CONSUMES

Bien qu’étant un roman, Consumés ne peut être appréhendé et apprécié qu’en tant que prolongation littéraire de l’imaginaire cinématographique de son auteur.

On y retrouve, épars, l’acrotomophilie de Crash, les mutations de la matière de La mouche, l’obsession technologique de Vidéodrome et d’Existenz, le rapport maître-esclave du philosophe et d’une jeune femme à sa merci d’A dangerous method, la dénonciation de la mondialisation de Cosmopolis… Bref tout y est, mais sans aucun bridage financier ni scénaristique. Il s’agit ici de liberté totale de la pensée.

C’est d’ailleurs ce que souhaitait Cronenberg qui, dans une interview récente au magazine Positif (février 2016) déclarait ne plus trouver aussi facilement d’argent pour faire ses films et qui, depuis les huit ans qu’il murissait son roman, voulait explorer à fond sa potentialité littéraire au-delà de l’écriture de scénarios qui, dit-il, est « bien trop austère ».

Portrait de David Cronenberg, l'auteur de Consumés, paru chez Gallimard en 2015

Portrait de David Cronenberg, l’auteur de Consumés, paru chez Gallimard en 2015.

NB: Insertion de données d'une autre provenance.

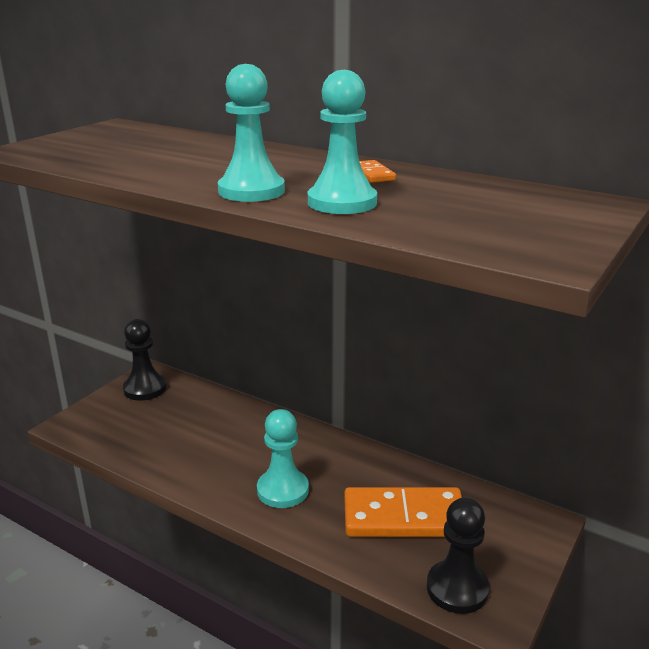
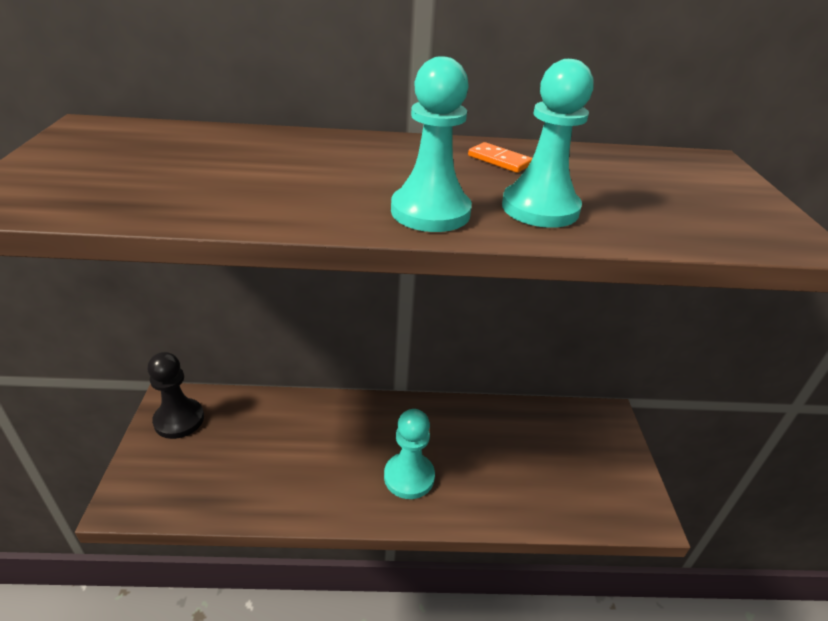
camera: 35 degrees left, 10 degrees up
orange domino [344,487,462,537] -> none
black pawn [427,498,489,614] -> none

L’intrigue s’articule autour de deux journalistes qui vivent en union libre au gré de leurs voyages respectifs. Chacun a connaissance du jardin secret de l’autre et tente de l’occulter tandis qu’à l’occasion d’une escale ou d’un transit, ils se retrouvent à l’hôtel pour des parties de jambes en l’air.

Lui, Nathan, est spécialisé dans le médical bizarre et voit sa vie basculer lorsqu’il part couvrir une extraction de tumeur du sein opérée par un renégat de la médecine dans une république de l’Est sans véritable système normatif.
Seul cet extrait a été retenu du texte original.